*** Provided passage ***

2007-Apr-18 13:02 UTC

head link

[patch 1/4] Ignore stolen time in the softlockup watchdog

The softlockup watchdog is currently a nuisance in a virtual machine,
since the whole system could have the CPU stolen from it for a long
period of time.  While it would be unlikely for a guest domain to be
denied timer interrupts for over 10s, it could happen and any softlockup
message would be completely spurious.

Earlier I proposed that sched_clock() return time in unstolen
nanoseconds, which is how Xen and VMI currently implement it.  If the
softlockup watchdog uses sched_clock() to measure time, it would
automatically ignore stolen time, and therefore only report when the
guest itself locked up.  When running native, sched_clock() returns
real-time nanoseconds, so the behaviour would be unchanged.

*** End of Provided passage ***
*** Given material ***

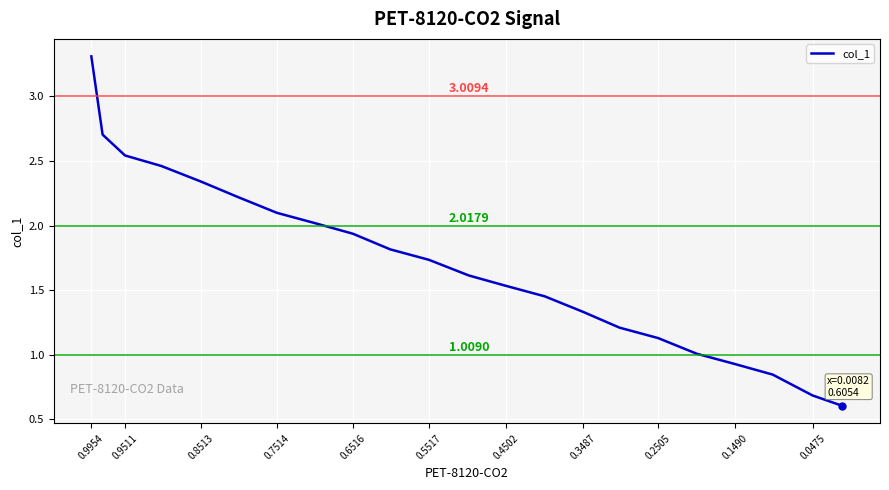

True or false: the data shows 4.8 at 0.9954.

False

*** End of Given material ***

**Tasks and exercises**
A. Can you write down the softlockup watchdog patch note from "The softlockup watchdog is" up to and including "be completely spurious."?
B. How would you sum up the softlockup watchdog patch note in two sentences?
C. What comes next in the softlockup watchdog patch note after its final sentence? Write the continuation.

**Your responses**
A.
The softlockup watchdog is currently a nuisance in a virtual machine,
since the whole system could have the CPU stolen from it for a long
period of time.  While it would be unlikely for a guest domain to be
denied timer interrupts for over 10s, it could happen and any softlockup
message would be completely spurious.

B. The softlockup watchdog is a nuisance in a virtual machine, because the whole system can have its CPU stolen for a long time, and any resulting softlockup message would be spurious. If the watchdog measured time with sched_clock(), which Xen and VMI implement as unstolen nanoseconds, it would ignore stolen time and report only real guest lockups, while native behavior would stay unchanged.

C.
Note that sched_clock() used this way is inherently per-cpu, so this
patch makes sure that the per-processor watchdog thread initialized
its own timestamp.

Signed-off-by: Jeremy Fitzhardinge <jeremy@xensource.com>
Cc: Ingo Molnar <mingo@elte.hu>
Cc: Thomas Gleixner <tglx@linutronix.de>
Cc: john stultz <johnstul@us.ibm.com>
Cc: Zachary Amsden <zach@vmware.com>
Cc: James Morris <jmorris@namei.org>
Cc: Dan Hecht <dhecht@vmware.com>
Cc: Paul Mackerras <paulus@samba.org>
Cc: Martin Schwidefsky <schwidefsky@de.ibm.com>
Cc: Prarit Bhargava <prarit@redhat.com>
Cc: Chris Lalancette <clalance@redhat.com>
Cc: Rick Lindsley <ricklind@us.ibm.com>
Cc: Eric Dumazet <dada1@cosmosbay.com>
---
 kernel/softlockup.c |   37 ++++++++++++++++++++++++++++++-------
 1 file changed, 30 insertions(+), 7 deletions(-)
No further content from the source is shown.